If, seeking solace and sacredness, we go back to the Extraordinary Form, that afford us an extremely good temporary solution―but it, too, is artifically isolated in 1962―a year already squarely within the period that had seen the first disastrous experiments of Bugnini and his minions (e.g., the 1955 Holy Week reforms, which show a deformative tendency). The Missal of 1962 is a rock of stability, no doubt about it; but it is also an island on which one cannot expect to camp out permanently. How is this Missal to become a living Missal again, not one frozen in 1962? And the moment we ask that question, the floodgates of discontinuity are once more flung open, as this expert and that expert step forward with their proposals about how to modify the ‘62 missal in accordance with Sacrosanctum Concilium or many another Vatican instruction. Some will clamor for vernacularization, others for more readings and prefaces, still others for rubrical simplifications, and soon a cacophony of changes will threaten to drown out the sweet and sober music that the old Missal has only just begun to restore to us.
In short: as Martin Mosebach once observed, the curse of the era of liturgical reform is that we are all self-conscious reformers with as many strategies and programs as there are heads on shoulders. Few, it seems, are content with Tradition as it stands, and no one who understands liturgical theology and history can be content with the experiment of the Novus Ordo. No one knows exactly when a chaste love of reform became an unbridled passion for rupture. Some think Pius X is to blame with his major modifications of the Roman Breviary. Others would blame Pius XII for entrusting key liturgical reforms to soft modernists, or John XXIII for his temerarious, although in retrospect miniscule, change to the Roman Canon. Most would squarely blame Paul VI. Do we not see all along a papal predilection to overreach, to indulge a monarchical Petrine power of modifying the liturgy when they should be its foremost preservers? Should not the popes, above all, see themselves as servants of what has been handed down, rather than judges of its supposed defects?
Paul VI thought he could abolish the traditional Mass with a stroke of the papal pen. Time has proved the vanity of his intention. All over the world, in every corner, the Mass of the Ages is rising again. And the irony is that the internet has become a major tool for the success of this movement of restoration―the restoration of a liturgical tradition that long predates the technology of the printing press, let alone any electric or electronic machinery. In this convergence of the very old and the very new there is both pathos and humor. The divine, the sacred, the holy, cannot be buried, cannot be banished, cannot be bartered away. The voice of the Church at prayer cannot be silenced. It will, in due time, re-emerge, erupt anew, wherever it may have been suppressed.

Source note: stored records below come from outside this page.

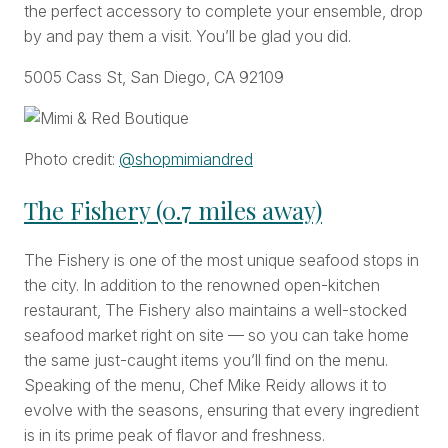
the perfect accessory to complete your ensemble, drop
by and pay them a visit. You’ll be glad you did.
5005 Cass St, San Diego, CA 92109
Photo credit:
@shopmimiandred
The Fishery (0.7 miles away)
The Fishery is one of the most unique seafood stops in
the city. In addition to the renowned open-kitchen
restaurant, The Fishery also maintains a well-stocked
seafood market right on site — so you can take home
the same just-caught items you’ll find on the menu.
Speaking of the menu, Chef Mike Reidy allows it to
evolve with the seasons, ensuring that every ingredient
is in its prime peak of flavor and freshness.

We are just beginning to see the Catholic renaissance, even while the rest of the modern Western world rushes at a mad pace to populate the circles of hell.
Whatever mistakes have been made, whatever colossal errors and breathtaking blunders, we ourselves who love the Church and her Tradition must “keep calm and carry on,” cherishing, defending, and promoting the precious inheritance we, all unworthy, have received.